Рижский эстрадный секстет работал на радио сдельно - получали монету в зависимости от того, сколько делали фондовых записей. Шварцу, Кушкису и Паулсу оплачивали еще и оркестровки. Для студентов 3-4-го курсов получался неплохой заработок. Паулс все больше увлекался сочинением легких песенок, и эта работа ему тоже засчитывалась.
Некоторые перемены в репертуарной политике произошли и в Латвийской филармонии, хотя ее возглавлял кондовый большевик Филипс Осипович Швейник. Это был латышский еврей, любивший постоянно напоминать окружающим, что "самые настоящие коммунисты - это евреи". С ним никто и не спорил. Его кабинет был всегда полон лизоблюдов, перед которыми он с удовольствием разыгрывал роль этакого честного, неподкупного хозяина - оплота справедливости. Ему звонили из ЦК республики, просили билеты на какое-то представление, а он отвечал в трубку: "Ишь чего захотели - на эстраду! А вот вы пожалуйте на Когана, на симфонический концерт..." Он бравировал своей якобы независимостью. Но перед Москвой, конечно, прогибался. Из Рижской филармонии он сделал показушную организацию, так что Фурцева его выделяла, а один из замов министра культуры, Кухарский, каждое лето отдыхал на взморье.

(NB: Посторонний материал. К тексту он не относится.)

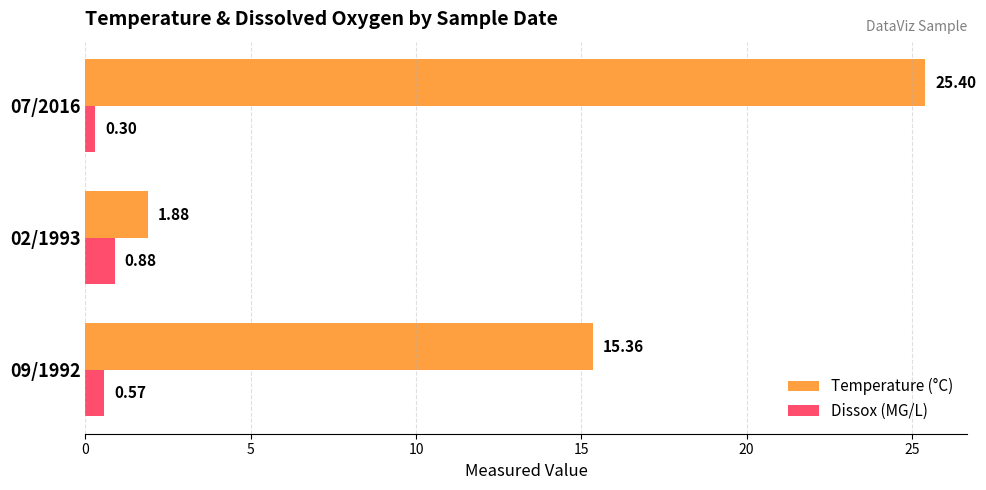

What is the difference between the second highest and minimum values in the Temperature (°C) series?

13.5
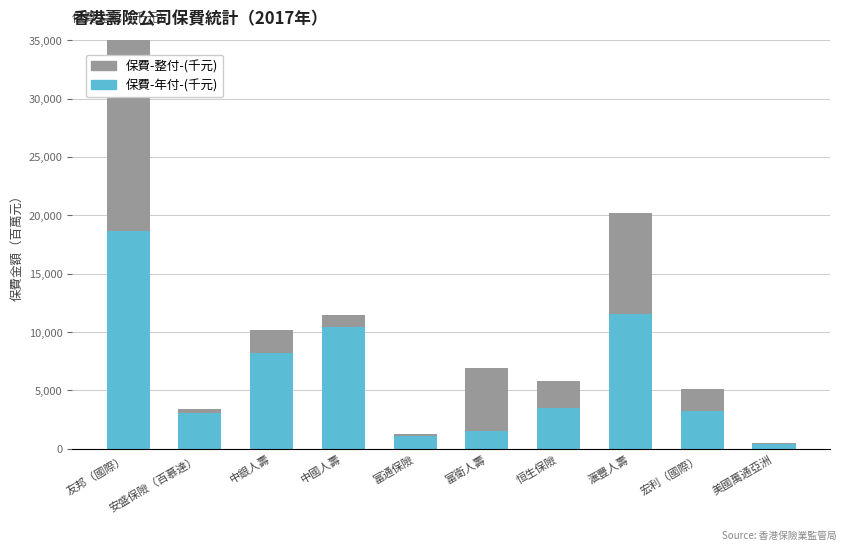

Rank the series at 友邦（國際） from lowest to highest value.

保費-整付-(千元), 保費-年付-(千元)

Чуткое ухо Филиппа Осиповича, неустанно пекшегося и о финансовом благополучии, уловило новые веяния из Москвы. В начале 1957 года в филармонии приняли решение о создании Рижского эстрадного оркестра (РЭО). Важный исторический момент в культурной жизни Латвии. Худруком и дирижером пригласили Рингольдса Оре - того самого, что возглавлял ранее студенческий биг-бэнд, а после окончания консерватории работал звукооператором на радио и помогал секстету Шварца делать фондовые записи. На место пианиста позвали Раймонда Паулса. Тот поставил условие: "В оркестр пойду только со всем секстетом". Швейник не возражал. Зачем нужна головная боль с поиском хороших оркестрантов, когда налицо ансамбль первоклассных артистов? Музыканты оговорили себе еще ряд условий. Две композиции в программе РЭО секстет будет исполнять отдельно (солисты впереди), за что полагалась дополнительная прибавка к зарплате. Эта льгота сохранялась за секстетом несколько лет. По существу, узаконивалось существование оркестра в оркестре. Особой привилегией на первых порах считалось то, что музыканты секстета даже не являлись на обязательные репетиции РЭО. Рингольдс Оре зарекомендовал себя неплохим музыкантом, но в руководители ансамбля абсолютно не годился: был пассивен, вял, страдал алкогольным синдромом. Принес для порядка две оркестровки, которые ребята тут же выучили, и больше профессионального рвения не проявлял. Оркестр же нуждался в доукомплектации, не хватала трубача, других музыкантов. Не было полного репертуара, антуража, солистов-вокалистов.
Почти целый год музыканты РЭО получали зарплату практически ни за что. Секстет Шварца между тем продолжал записывать свою музыку на радио и активно участвовал в разных халтурах. Четверке из секстета (без гитары и виброфона) музыкальная редакция предложила делать раз в неделю передачу "Полчаса в ритме джаза", где ребята играли "живьем", и вообще впервые на Латвийском радио было произнесено запретное слово "джаз".
В конце концов в филармонии очнулись от летаргического сна и серьезно взялись за Рижский эстрадный оркестр. Директором ансамбля назначили опытного администратора и хозяйственника Якова Штукмейстера. Ему удалось сделать многое, если не все: укомплектовать полностью состав, изготовить на всех музыкантов костюмы, пригласить приличных вокалистов - Айно Балыню, Эдгара Звее, Валентину Бутане.